Wherefore we may reasonably declare that it is full of twaddle to say that men will ever be caught up into the air.

And Paul's lie becomes very plain when he says, "We which are alive." For it is three hundred years since he said this,2 and no body has anywhere been caught up, either Paul's or any one else's. So it is time this saying of Paul became silent, for it is driven away in confusion.

Chapter Twelve

Answer to the objection based on S. Paul's words that "we which are alive shall be caught up in the clouds" (1 Thess. iv. 15-17).

[We must act as reasoning beings, and look for a mystic meaning in the words. He means that at Christ's second coming the godly will be caught up from the corruption of this life. Just as the water in the sea is heavy, and yet is drawn up into the air in clouds, so shall man be drawn up by angelic might. For the "cloud," which is sometimes high and sometimes near the earth, signifies the angels, who both rise to heaven and descend to earth in the course of their service.

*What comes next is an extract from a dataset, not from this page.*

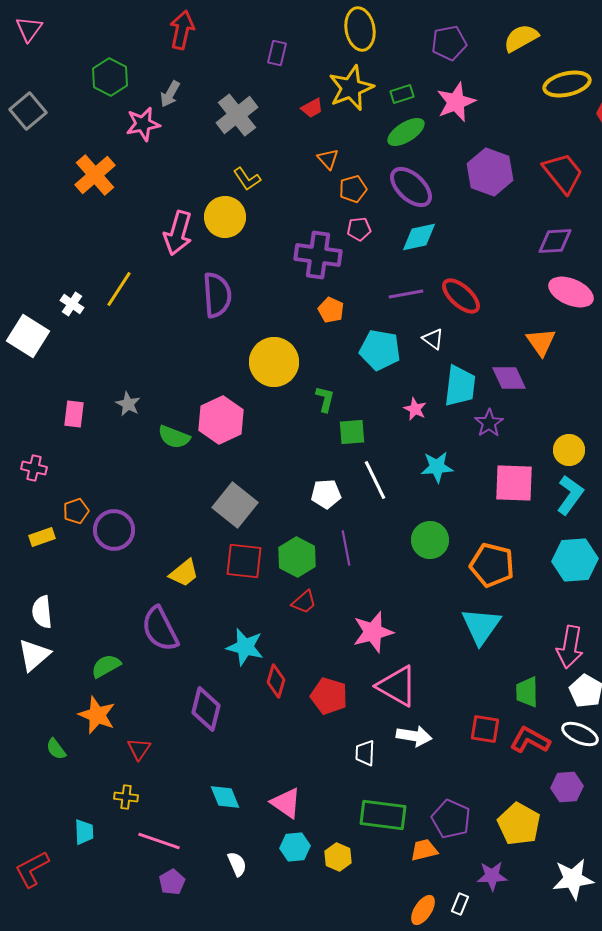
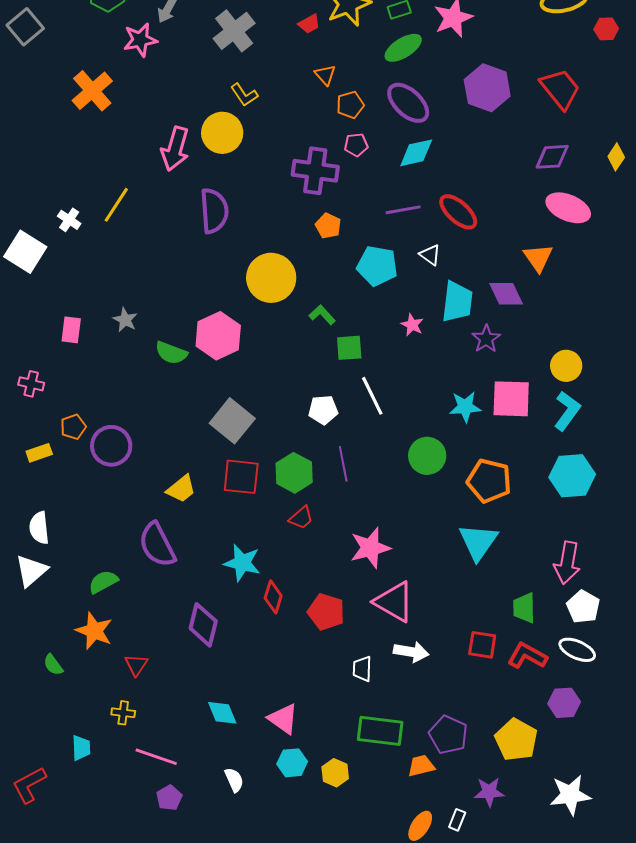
green L-shape: (325, 399) -> (322, 315), turned -56
cyan star: (437, 467) -> (465, 407), moved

For this we may refer to Abbakum,3 drawn up by a cloud from Judaea, and carried and set down over the Babylonian pit, or to the angels which Jacob saw ascending and descending. The prophets also show angels to be clouds, as when Isaiah says (xv. 6), " I will command the clouds not to rain upon the vine," i.e. the angels are not to rain visions upon Israel. Again Daniel says (vii. 13) that Christ will come "with the clouds of heaven," while Christ said He would come and all the angels with Him (Matt. xxv. 31).

Also the Psalms speak of "Clouds and darkness round about him" (Ps. xcvii. 2), where His judgment-seat is the severity of the law, which will be combined with the grace of the Gospel (cf. Ps. civ. 3). Also the Gospel says, "He shall send forth his angels and gather the elect from the four winds of heaven " (Mark xiii. 26, 27).

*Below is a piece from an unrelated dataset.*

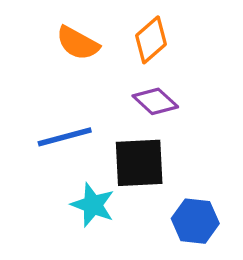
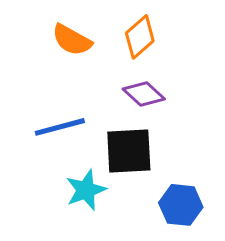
cyan star: (93, 205) -> (86, 190), turned 30

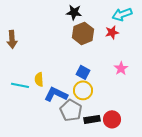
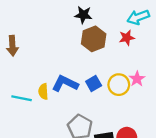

That it was the Apostle's habit to allegorise thus, may be seen from such pasages as "The night is far spent, the day is at hand."

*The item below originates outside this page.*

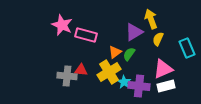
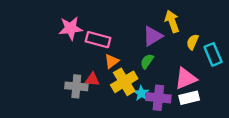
pink star: (62, 25) -> (71, 28), turned -30
yellow semicircle: (158, 39) -> (193, 42), moved
orange triangle: (115, 52) -> (112, 61), moved

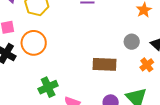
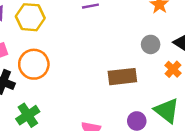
green cross: (48, 87) -> (28, 115), moved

At the end of the world, it is the trumpet of angelic voices which will sound, and give man the power to rise, just as the horses of fire, which were really angels, took up Elijah.

With regard to your argument that everything must remain in its own element, mark that it is not by remaining in themselves, but in something different, that created things are preserved. You cannot keep fire in fire, but in the air. What is wet is kept in what is dry, as water in a vessel, etc. The same applies to things light and heavy, and to soul and body.

And mark further that things are only what they are, relatively to something else. For example, there would be no test of an unrighteous man if there were no righteousness. So it is not strange that angels should draw men up just as clouds draw water. (For the identification of men with water, see Isaiah xvii. 13, " Behold many nations as water.")

There is no falsehood in Paul declaring that "We shall be caught up," although the resurrection did not take place in his day, for he is very fond of identifying his own humanity with that of the whole race.

Footnotes:

1He places too late the words "unto the coming of the Lord' and omits "and remain" after the second occurrence of "we which are alive." "Cloud" for "clouds" is another unimportant inaccuracy.

2He does not intend to substitute an impersonal power for the Creator; indeed, further on he attributes creation to the Word of God.

3The story is taken from the Apocryphal part of Daniel, viz. xiv. 34-36 (Bel and the Dragon). The LXX gives the name as Αμβακούμ, in A.V. Habbacuc.